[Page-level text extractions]
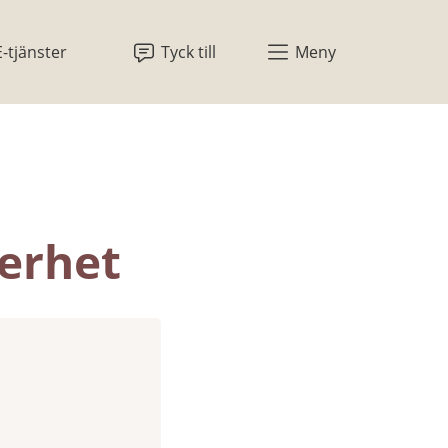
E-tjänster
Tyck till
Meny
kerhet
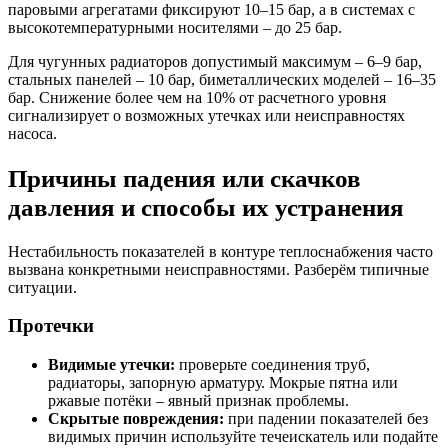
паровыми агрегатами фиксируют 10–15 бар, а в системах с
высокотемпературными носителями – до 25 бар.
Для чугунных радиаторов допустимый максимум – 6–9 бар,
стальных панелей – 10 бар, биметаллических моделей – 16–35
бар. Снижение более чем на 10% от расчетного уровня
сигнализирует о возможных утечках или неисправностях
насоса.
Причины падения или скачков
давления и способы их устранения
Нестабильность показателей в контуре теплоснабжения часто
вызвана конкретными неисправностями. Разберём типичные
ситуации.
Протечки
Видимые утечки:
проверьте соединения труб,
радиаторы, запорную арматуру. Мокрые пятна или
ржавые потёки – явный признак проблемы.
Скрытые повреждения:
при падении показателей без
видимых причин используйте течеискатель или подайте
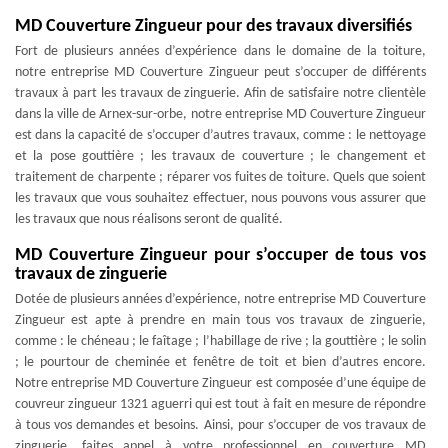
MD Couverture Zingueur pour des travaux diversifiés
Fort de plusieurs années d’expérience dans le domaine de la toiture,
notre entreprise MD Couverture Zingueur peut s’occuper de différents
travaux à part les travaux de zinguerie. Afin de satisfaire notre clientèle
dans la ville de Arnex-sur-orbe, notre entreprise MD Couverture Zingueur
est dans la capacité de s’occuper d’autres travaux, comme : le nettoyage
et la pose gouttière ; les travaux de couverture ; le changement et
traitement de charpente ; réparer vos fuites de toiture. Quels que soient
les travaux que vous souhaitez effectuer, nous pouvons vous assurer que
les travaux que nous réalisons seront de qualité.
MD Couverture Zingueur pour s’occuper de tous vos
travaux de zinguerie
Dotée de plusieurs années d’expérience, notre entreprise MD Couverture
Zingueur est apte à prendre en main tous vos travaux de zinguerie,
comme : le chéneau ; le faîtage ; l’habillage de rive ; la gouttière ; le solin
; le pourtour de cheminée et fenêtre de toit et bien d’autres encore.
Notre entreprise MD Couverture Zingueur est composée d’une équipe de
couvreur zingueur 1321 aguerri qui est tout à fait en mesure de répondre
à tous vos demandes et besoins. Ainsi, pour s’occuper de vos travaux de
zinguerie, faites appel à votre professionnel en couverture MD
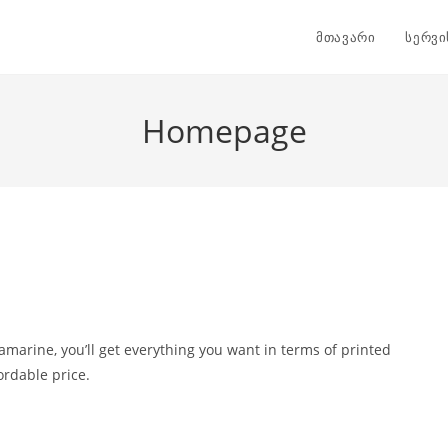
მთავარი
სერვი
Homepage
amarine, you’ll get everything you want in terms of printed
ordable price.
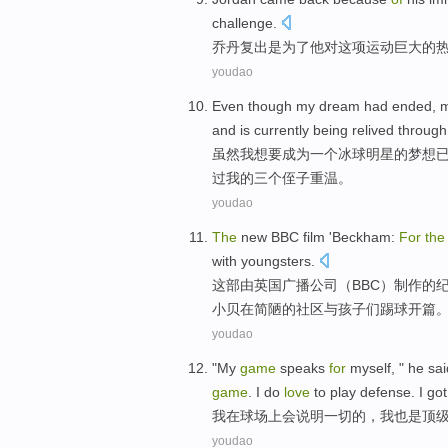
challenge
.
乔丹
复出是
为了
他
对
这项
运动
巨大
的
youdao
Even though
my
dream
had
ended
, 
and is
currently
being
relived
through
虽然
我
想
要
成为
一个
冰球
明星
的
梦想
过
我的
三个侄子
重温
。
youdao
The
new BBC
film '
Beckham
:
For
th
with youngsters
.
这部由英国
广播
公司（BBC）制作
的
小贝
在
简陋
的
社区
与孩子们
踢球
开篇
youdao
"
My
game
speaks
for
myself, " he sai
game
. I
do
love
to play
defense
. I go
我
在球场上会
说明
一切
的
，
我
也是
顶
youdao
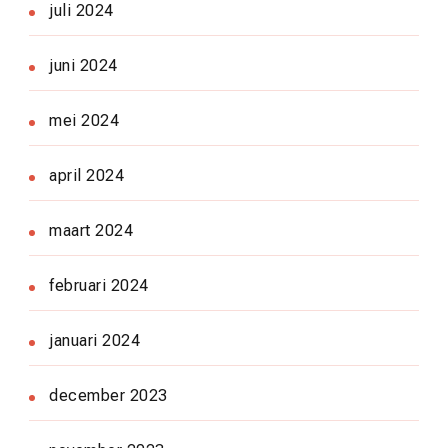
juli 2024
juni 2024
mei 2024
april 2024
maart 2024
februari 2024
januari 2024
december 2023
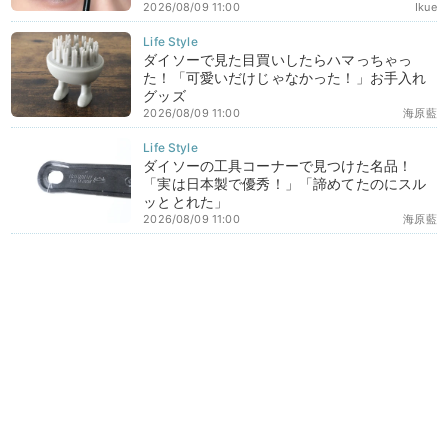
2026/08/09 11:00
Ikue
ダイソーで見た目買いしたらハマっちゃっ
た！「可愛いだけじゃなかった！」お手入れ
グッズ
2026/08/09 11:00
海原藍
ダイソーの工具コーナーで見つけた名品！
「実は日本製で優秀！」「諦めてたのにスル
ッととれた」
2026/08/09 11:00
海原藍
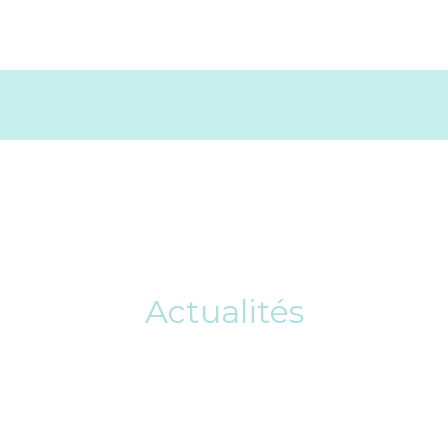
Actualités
* * *
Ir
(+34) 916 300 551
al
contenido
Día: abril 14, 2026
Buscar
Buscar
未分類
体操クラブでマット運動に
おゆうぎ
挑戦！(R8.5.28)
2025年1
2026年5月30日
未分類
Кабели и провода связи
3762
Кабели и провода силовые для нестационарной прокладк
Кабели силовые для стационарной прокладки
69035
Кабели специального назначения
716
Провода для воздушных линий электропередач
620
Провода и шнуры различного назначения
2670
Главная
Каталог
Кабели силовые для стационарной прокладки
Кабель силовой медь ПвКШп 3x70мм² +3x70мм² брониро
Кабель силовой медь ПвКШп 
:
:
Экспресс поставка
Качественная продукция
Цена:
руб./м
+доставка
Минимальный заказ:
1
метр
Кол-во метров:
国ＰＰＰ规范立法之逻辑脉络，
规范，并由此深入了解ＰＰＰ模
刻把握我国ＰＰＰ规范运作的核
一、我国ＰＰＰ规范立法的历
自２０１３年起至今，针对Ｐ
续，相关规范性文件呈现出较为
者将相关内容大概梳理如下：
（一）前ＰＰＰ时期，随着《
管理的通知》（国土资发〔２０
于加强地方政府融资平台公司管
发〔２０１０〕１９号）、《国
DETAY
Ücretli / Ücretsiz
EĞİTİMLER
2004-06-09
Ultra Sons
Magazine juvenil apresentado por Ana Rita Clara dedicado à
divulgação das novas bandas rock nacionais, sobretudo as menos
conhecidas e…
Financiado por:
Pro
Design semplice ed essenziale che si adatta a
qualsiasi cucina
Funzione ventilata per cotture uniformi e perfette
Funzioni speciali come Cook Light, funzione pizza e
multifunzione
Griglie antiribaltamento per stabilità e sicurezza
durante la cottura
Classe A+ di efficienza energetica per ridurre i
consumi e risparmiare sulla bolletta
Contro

- [Job]:
Scan the entries above. Copy each line that has the string "comme".

- [Answer box]:
est dans la capacité de s’occuper d’autres travaux, comme : le nettoyage
comme : le chéneau ; le faîtage ; l’habillage de rive ; la gouttière ; le solin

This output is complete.